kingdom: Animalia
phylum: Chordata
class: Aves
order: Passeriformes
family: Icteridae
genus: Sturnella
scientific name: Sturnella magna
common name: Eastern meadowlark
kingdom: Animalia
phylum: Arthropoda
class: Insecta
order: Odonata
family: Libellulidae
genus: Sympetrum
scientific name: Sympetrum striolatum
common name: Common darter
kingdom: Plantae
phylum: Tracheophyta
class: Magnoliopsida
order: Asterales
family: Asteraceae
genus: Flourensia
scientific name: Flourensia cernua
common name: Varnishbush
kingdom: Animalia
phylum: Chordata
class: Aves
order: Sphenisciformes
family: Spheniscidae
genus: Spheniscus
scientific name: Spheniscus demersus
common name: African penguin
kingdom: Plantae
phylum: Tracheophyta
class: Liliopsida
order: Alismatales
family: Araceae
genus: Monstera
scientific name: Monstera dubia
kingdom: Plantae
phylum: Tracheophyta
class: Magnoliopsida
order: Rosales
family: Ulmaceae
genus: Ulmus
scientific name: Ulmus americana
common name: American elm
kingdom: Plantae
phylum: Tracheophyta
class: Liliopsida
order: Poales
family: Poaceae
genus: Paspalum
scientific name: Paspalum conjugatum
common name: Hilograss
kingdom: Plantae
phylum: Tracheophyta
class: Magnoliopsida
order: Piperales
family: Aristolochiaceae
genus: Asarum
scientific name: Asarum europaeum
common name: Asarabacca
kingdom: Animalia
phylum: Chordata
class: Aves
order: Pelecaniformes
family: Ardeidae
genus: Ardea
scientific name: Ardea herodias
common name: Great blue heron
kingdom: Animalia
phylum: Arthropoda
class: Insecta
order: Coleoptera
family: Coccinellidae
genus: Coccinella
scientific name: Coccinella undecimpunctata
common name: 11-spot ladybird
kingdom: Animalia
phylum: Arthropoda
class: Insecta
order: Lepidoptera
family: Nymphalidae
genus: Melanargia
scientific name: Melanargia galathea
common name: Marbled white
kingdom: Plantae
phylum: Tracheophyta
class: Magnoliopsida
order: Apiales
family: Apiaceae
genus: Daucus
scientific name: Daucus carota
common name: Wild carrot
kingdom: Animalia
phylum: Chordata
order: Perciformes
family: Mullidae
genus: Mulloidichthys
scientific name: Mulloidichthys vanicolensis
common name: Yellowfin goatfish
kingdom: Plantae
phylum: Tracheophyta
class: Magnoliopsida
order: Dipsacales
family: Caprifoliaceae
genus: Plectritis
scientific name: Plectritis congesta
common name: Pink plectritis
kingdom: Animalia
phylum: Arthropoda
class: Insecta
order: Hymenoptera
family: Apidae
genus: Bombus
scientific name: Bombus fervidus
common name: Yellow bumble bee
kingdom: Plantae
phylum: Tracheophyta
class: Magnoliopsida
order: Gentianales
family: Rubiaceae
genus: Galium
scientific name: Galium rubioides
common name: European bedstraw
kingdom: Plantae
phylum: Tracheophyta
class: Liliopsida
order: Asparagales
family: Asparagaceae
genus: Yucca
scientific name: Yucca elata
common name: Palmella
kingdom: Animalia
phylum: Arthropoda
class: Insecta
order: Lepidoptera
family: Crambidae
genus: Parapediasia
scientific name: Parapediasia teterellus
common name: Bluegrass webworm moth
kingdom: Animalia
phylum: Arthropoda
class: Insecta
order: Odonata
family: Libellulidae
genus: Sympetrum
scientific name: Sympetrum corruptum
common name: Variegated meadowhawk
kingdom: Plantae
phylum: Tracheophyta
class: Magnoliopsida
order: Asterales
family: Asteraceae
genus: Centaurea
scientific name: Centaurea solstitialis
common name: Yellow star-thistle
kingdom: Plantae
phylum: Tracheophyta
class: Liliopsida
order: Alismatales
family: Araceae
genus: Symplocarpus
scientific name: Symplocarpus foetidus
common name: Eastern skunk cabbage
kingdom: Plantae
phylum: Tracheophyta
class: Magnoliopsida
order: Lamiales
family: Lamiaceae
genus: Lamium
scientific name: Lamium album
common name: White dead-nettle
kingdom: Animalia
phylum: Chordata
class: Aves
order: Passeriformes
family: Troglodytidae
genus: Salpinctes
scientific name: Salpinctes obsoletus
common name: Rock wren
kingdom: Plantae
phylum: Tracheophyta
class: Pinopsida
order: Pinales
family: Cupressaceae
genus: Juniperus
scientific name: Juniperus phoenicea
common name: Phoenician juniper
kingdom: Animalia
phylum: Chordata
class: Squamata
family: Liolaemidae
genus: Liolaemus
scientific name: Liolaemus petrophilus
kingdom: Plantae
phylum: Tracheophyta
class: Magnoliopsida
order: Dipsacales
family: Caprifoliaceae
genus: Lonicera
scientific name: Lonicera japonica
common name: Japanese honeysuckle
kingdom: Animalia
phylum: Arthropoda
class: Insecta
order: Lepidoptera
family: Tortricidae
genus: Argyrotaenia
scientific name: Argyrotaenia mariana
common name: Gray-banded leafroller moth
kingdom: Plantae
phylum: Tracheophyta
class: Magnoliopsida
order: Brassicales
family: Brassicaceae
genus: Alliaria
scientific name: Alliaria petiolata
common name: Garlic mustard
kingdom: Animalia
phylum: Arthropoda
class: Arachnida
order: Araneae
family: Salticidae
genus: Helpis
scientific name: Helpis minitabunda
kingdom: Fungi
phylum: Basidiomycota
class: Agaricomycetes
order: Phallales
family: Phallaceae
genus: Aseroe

# [TO DO]
Can you format every line of the items above as a Markdown table with the columns "Row" and "Item line", numbering the rows in order and leaving out any blank lines?

# [RESULT FOR THIS EXERCISE]
| Row | Item line |
|---|---|
| 1 | kingdom: Animalia |
| 2 | phylum: Chordata |
| 3 | class: Aves |
| 4 | order: Passeriformes |
| 5 | family: Icteridae |
| 6 | genus: Sturnella |
| 7 | scientific name: Sturnella magna |
| 8 | common name: Eastern meadowlark |
| 9 | kingdom: Animalia |
| 10 | phylum: Arthropoda |
| 11 | class: Insecta |
| 12 | order: Odonata |
| 13 | family: Libellulidae |
| 14 | genus: Sympetrum |
| 15 | scientific name: Sympetrum striolatum |
| 16 | common name: Common darter |
| 17 | kingdom: Plantae |
| 18 | phylum: Tracheophyta |
| 19 | class: Magnoliopsida |
| 20 | order: Asterales |
| 21 | family: Asteraceae |
| 22 | genus: Flourensia |
| 23 | scientific name: Flourensia cernua |
| 24 | common name: Varnishbush |
| 25 | kingdom: Animalia |
| 26 | phylum: Chordata |
| 27 | class: Aves |
| 28 | order: Sphenisciformes |
| 29 | family: Spheniscidae |
| 30 | genus: Spheniscus |
| 31 | scientific name: Spheniscus demersus |
| 32 | common name: African penguin |
| 33 | kingdom: Plantae |
| 34 | phylum: Tracheophyta |
| 35 | class: Liliopsida |
| 36 | order: Alismatales |
| 37 | family: Araceae |
| 38 | genus: Monstera |
| 39 | scientific name: Monstera dubia |
| 40 | kingdom: Plantae |
| 41 | phylum: Tracheophyta |
| 42 | class: Magnoliopsida |
| 43 | order: Rosales |
| 44 | family: Ulmaceae |
| 45 | genus: Ulmus |
| 46 | scientific name: Ulmus americana |
| 47 | common name: American elm |
| 48 | kingdom: Plantae |
| 49 | phylum: Tracheophyta |
| 50 | class: Liliopsida |
| 51 | order: Poales |
| 52 | family: Poaceae |
| 53 | genus: Paspalum |
| 54 | scientific name: Paspalum conjugatum |
| 55 | common name: Hilograss |
| 56 | kingdom: Plantae |
| 57 | phylum: Tracheophyta |
| 58 | class: Magnoliopsida |
| 59 | order: Piperales |
| 60 | family: Aristolochiaceae |
| 61 | genus: Asarum |
| 62 | scientific name: Asarum europaeum |
| 63 | common name: Asarabacca |
| 64 | kingdom: Animalia |
| 65 | phylum: Chordata |
| 66 | class: Aves |
| 67 | order: Pelecaniformes |
| 68 | family: Ardeidae |
| 69 | genus: Ardea |
| 70 | scientific name: Ardea herodias |
| 71 | common name: Great blue heron |
| 72 | kingdom: Animalia |
| 73 | phylum: Arthropoda |
| 74 | class: Insecta |
| 75 | order: Coleoptera |
| 76 | family: Coccinellidae |
| 77 | genus: Coccinella |
| 78 | scientific name: Coccinella undecimpunctata |
| 79 | common name: 11-spot ladybird |
| 80 | kingdom: Animalia |
| 81 | phylum: Arthropoda |
| 82 | class: Insecta |
| 83 | order: Lepidoptera |
| 84 | family: Nymphalidae |
| 85 | genus: Melanargia |
| 86 | scientific name: Melanargia galathea |
| 87 | common name: Marbled white |
| 88 | kingdom: Plantae |
| 89 | phylum: Tracheophyta |
| 90 | class: Magnoliopsida |
| 91 | order: Apiales |
| 92 | family: Apiaceae |
| 93 | genus: Daucus |
| 94 | scientific name: Daucus carota |
| 95 | common name: Wild carrot |
| 96 | kingdom: Animalia |
| 97 | phylum: Chordata |
| 98 | order: Perciformes |
| 99 | family: Mullidae |
| 100 | genus: Mulloidichthys |
| 101 | scientific name: Mulloidichthys vanicolensis |
| 102 | common name: Yellowfin goatfish |
| 103 | kingdom: Plantae |
| 104 | phylum: Tracheophyta |
| 105 | class: Magnoliopsida |
| 106 | order: Dipsacales |
| 107 | family: Caprifoliaceae |
| 108 | genus: Plectritis |
| 109 | scientific name: Plectritis congesta |
| 110 | common name: Pink plectritis |
| 111 | kingdom: Animalia |
| 112 | phylum: Arthropoda |
| 113 | class: Insecta |
| 114 | order: Hymenoptera |
| 115 | family: Apidae |
| 116 | genus: Bombus |
| 117 | scientific name: Bombus fervidus |
| 118 | common name: Yellow bumble bee |
| 119 | kingdom: Plantae |
| 120 | phylum: Tracheophyta |
| 121 | class: Magnoliopsida |
| 122 | order: Gentianales |
| 123 | family: Rubiaceae |
| 124 | genus: Galium |
| 125 | scientific name: Galium rubioides |
| 126 | common name: European bedstraw |
| 127 | kingdom: Plantae |
| 128 | phylum: Tracheophyta |
| 129 | class: Liliopsida |
| 130 | order: Asparagales |
| 131 | family: Asparagaceae |
| 132 | genus: Yucca |
| 133 | scientific name: Yucca elata |
| 134 | common name: Palmella |
| 135 | kingdom: Animalia |
| 136 | phylum: Arthropoda |
| 137 | class: Insecta |
| 138 | order: Lepidoptera |
| 139 | family: Crambidae |
| 140 | genus: Parapediasia |
| 141 | scientific name: Parapediasia teterellus |
| 142 | common name: Bluegrass webworm moth |
| 143 | kingdom: Animalia |
| 144 | phylum: Arthropoda |
| 145 | class: Insecta |
| 146 | order: Odonata |
| 147 | family: Libellulidae |
| 148 | genus: Sympetrum |
| 149 | scientific name: Sympetrum corruptum |
| 150 | common name: Variegated meadowhawk |
| 151 | kingdom: Plantae |
| 152 | phylum: Tracheophyta |
| 153 | class: Magnoliopsida |
| 154 | order: Asterales |
| 155 | family: Asteraceae |
| 156 | genus: Centaurea |
| 157 | scientific name: Centaurea solstitialis |
| 158 | common name: Yellow star-thistle |
| 159 | kingdom: Plantae |
| 160 | phylum: Tracheophyta |
| 161 | class: Liliopsida |
| 162 | order: Alismatales |
| 163 | family: Araceae |
| 164 | genus: Symplocarpus |
| 165 | scientific name: Symplocarpus foetidus |
| 166 | common name: Eastern skunk cabbage |
| 167 | kingdom: Plantae |
| 168 | phylum: Tracheophyta |
| 169 | class: Magnoliopsida |
| 170 | order: Lamiales |
| 171 | family: Lamiaceae |
| 172 | genus: Lamium |
| 173 | scientific name: Lamium album |
| 174 | common name: White dead-nettle |
| 175 | kingdom: Animalia |
| 176 | phylum: Chordata |
| 177 | class: Aves |
| 178 | order: Passeriformes |
| 179 | family: Troglodytidae |
| 180 | genus: Salpinctes |
| 181 | scientific name: Salpinctes obsoletus |
| 182 | common name: Rock wren |
| 183 | kingdom: Plantae |
| 184 | phylum: Tracheophyta |
| 185 | class: Pinopsida |
| 186 | order: Pinales |
| 187 | family: Cupressaceae |
| 188 | genus: Juniperus |
| 189 | scientific name: Juniperus phoenicea |
| 190 | common name: Phoenician juniper |
| 191 | kingdom: Animalia |
| 192 | phylum: Chordata |
| 193 | class: Squamata |
| 194 | family: Liolaemidae |
| 195 | genus: Liolaemus |
| 196 | scientific name: Liolaemus petrophilus |
| 197 | kingdom: Plantae |
| 198 | phylum: Tracheophyta |
| 199 | class: Magnoliopsida |
| 200 | order: Dipsacales |
| 201 | family: Caprifoliaceae |
| 202 | genus: Lonicera |
| 203 | scientific name: Lonicera japonica |
| 204 | common name: Japanese honeysuckle |
| 205 | kingdom: Animalia |
| 206 | phylum: Arthropoda |
| 207 | class: Insecta |
| 208 | order: Lepidoptera |
| 209 | family: Tortricidae |
| 210 | genus: Argyrotaenia |
| 211 | scientific name: Argyrotaenia mariana |
| 212 | common name: Gray-banded leafroller moth |
| 213 | kingdom: Plantae |
| 214 | phylum: Tracheophyta |
| 215 | class: Magnoliopsida |
| 216 | order: Brassicales |
| 217 | family: Brassicaceae |
| 218 | genus: Alliaria |
| 219 | scientific name: Alliaria petiolata |
| 220 | common name: Garlic mustard |
| 221 | kingdom: Animalia |
| 222 | phylum: Arthropoda |
| 223 | class: Arachnida |
| 224 | order: Araneae |
| 225 | family: Salticidae |
| 226 | genus: Helpis |
| 227 | scientific name: Helpis minitabunda |
| 228 | kingdom: Fungi |
| 229 | phylum: Basidiomycota |
| 230 | class: Agaricomycetes |
| 231 | order: Phallales |
| 232 | family: Phallaceae |
| 233 | genus: Aseroe |